JR 浜松駅から北へ徒歩10分、東海道筋の500メートル程の通りに連なる3商店街(事業協同組合浜松ショッピングセンター、田町東部繁栄会、神明町繁栄会)から成る「ゆりの木通り商店街」は、呉服店やふとん店など100年以上続く老舗店舗と、専門性の高い物販店(とりわけメンズセレクトショップが多い)が並ぶ商店街だ。江戸中期以降に繊維産業が盛えた土地柄を反映し、同商店街は今でも職人の丁寧で質の高いものづくりを人々に伝える場として機能しているという。
このゆりの木通り商店街が、4月25日より近隣在住のハンドメイド作家とタッグを組み、手作りマスクの委託販売を始めた。カラフルでおしゃれなものやかわいい柄のものなど、大人から子どもまでファッションの一部として楽しく身に着けられるような豊富な色柄、サイズのマスクが店頭に並び、地域住民に大いに喜ばれている。
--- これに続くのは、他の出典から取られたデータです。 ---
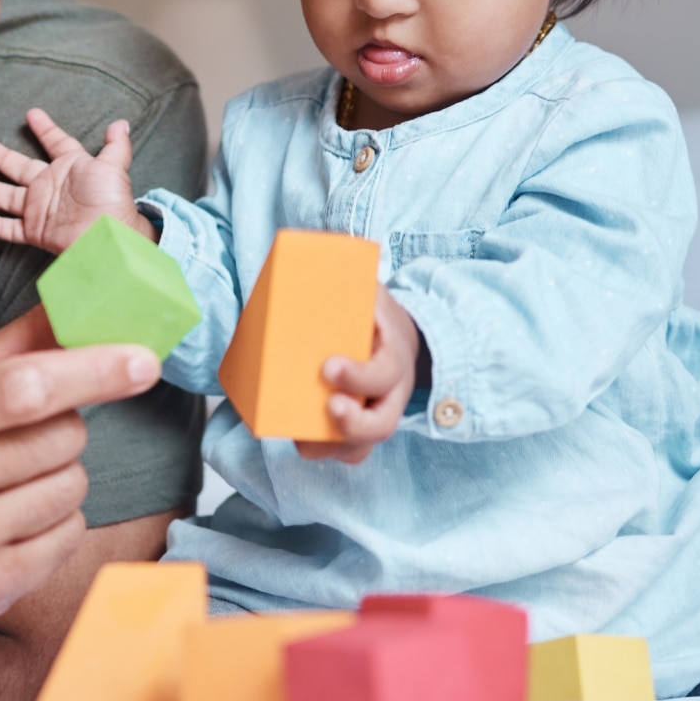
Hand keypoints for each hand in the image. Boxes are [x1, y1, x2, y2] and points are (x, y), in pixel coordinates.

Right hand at [0, 106, 151, 252]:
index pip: (56, 143)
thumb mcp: (114, 167)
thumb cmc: (111, 200)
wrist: (108, 236)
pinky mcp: (36, 231)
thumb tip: (120, 123)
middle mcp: (51, 186)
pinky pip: (11, 228)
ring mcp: (41, 209)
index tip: (32, 114)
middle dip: (1, 156)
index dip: (46, 129)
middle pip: (19, 167)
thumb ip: (116, 145)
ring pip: (7, 196)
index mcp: (70, 167)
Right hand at [0, 323, 161, 629]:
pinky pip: (70, 536)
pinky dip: (57, 521)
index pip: (24, 390)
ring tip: (9, 480)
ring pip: (72, 487)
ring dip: (60, 475)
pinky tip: (12, 518)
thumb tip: (76, 307)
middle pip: (60, 437)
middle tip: (19, 436)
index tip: (143, 360)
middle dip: (62, 427)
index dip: (92, 371)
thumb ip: (7, 349)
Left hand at [296, 288, 418, 464]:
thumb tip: (302, 249)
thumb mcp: (366, 289)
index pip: (384, 372)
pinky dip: (329, 452)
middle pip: (383, 422)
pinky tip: (303, 444)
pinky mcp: (363, 425)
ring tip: (303, 443)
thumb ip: (342, 277)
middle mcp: (393, 392)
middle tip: (325, 409)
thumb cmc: (371, 311)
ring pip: (366, 444)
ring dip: (334, 447)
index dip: (359, 377)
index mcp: (393, 355)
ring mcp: (379, 412)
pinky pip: (352, 450)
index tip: (328, 368)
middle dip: (352, 424)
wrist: (397, 334)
「まちからマスク made in ゆりの木通り」と名付けられたこの取組みは、同商店街の有志によるグループ「手作り品バザール実行委員会」が、コロナ禍の今自分たちに何ができるかを考え、地域の人々が必要としているマスクを一つでも多く供給しようと企画、4月16日から開始した。当初、商店街の呉服店やカーテンなどを販売するインテリア用品店など布地を取り扱う店を中心に、それぞれの店で扱う布の特徴や縫製の技術を生かしてマスクの制作・販売を行ったところ、売り切れが続出。そこで規模を拡大し、第2弾としてハンドメイド作家たちのマスクの委託販売を実施することになった。
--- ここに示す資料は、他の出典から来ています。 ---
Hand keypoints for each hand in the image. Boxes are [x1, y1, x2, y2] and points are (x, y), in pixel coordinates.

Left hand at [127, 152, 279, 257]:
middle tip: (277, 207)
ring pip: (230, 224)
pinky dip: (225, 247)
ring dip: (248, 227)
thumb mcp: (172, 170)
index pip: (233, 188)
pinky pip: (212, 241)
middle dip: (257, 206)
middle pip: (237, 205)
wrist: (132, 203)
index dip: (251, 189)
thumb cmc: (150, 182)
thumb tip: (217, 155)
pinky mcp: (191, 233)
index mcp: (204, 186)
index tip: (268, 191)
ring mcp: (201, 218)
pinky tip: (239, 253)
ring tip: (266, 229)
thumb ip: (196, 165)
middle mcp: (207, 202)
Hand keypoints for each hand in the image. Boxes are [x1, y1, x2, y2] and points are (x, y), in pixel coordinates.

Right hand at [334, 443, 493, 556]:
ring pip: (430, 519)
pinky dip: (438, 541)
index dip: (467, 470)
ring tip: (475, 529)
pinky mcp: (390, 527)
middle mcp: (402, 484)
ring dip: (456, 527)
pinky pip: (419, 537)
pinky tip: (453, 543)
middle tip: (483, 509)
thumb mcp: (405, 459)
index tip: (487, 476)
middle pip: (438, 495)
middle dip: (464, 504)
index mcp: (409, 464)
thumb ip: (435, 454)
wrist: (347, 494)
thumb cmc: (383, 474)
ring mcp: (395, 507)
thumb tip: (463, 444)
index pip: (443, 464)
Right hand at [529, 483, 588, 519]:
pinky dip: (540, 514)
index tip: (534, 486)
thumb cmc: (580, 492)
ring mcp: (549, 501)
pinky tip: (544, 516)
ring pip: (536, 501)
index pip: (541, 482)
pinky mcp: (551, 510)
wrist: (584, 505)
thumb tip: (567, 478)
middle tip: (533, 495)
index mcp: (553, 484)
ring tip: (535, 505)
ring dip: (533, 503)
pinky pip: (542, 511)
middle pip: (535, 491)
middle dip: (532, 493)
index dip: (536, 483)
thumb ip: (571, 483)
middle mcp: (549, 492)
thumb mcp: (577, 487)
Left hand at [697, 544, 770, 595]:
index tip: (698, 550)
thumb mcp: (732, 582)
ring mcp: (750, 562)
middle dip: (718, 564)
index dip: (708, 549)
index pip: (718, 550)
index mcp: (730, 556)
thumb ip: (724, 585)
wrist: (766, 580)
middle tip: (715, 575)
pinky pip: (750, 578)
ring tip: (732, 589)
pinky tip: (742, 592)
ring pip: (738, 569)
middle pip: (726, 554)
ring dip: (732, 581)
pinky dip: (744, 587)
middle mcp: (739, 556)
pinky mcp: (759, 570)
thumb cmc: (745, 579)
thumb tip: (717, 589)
ゆりの木通り商店街は、10年以上にわたり地域のハンドメイド作家と人々の日常の生活をつなぐイベント「手作り品バザール」を開催している。現在春と秋の年2回(各回2日間)に行われているバザールには、延べ約400の出店者数と14,500人もの集客があるといい、今年も5月16日、17日に開催が予定されていた。しかし残念なことに、新型コロナウイルス感染拡大防止のために中止を余儀なくされる。そんななか、今回33人のハンドメイド作家の協力を得てマスクが製造・販売されるようになったことは、さながら規模を縮小した「手づくり品バザール」が実施されているかのようだ。
「高い縫製とデザインの技術を持つ作家の方々が、一人でも多くの人をコロナから守ろうという想いを込めてつくったマスクはとても丁寧なつくりで、細かい刺繍が施されていたり、洒落た絵柄の生地が使われていたりと、機能性だけでなくファッション性も高いものばかり。今後しばらくはマスクを着用しなければならない日々が続くと思いますが、こういう素敵なものを身に着けていただいて心も体も元気になっていただければ。私たちも商店街の特色を生かして、人のためになることができるというのは嬉しい限りです」と、バザールの実行委員長を務める田町東部繁栄会会長・鈴木基生さんは語る。同商店街では、駐車場でのドライブスルー販売も含め、12店舗でマスクやマスクの生地が売られている。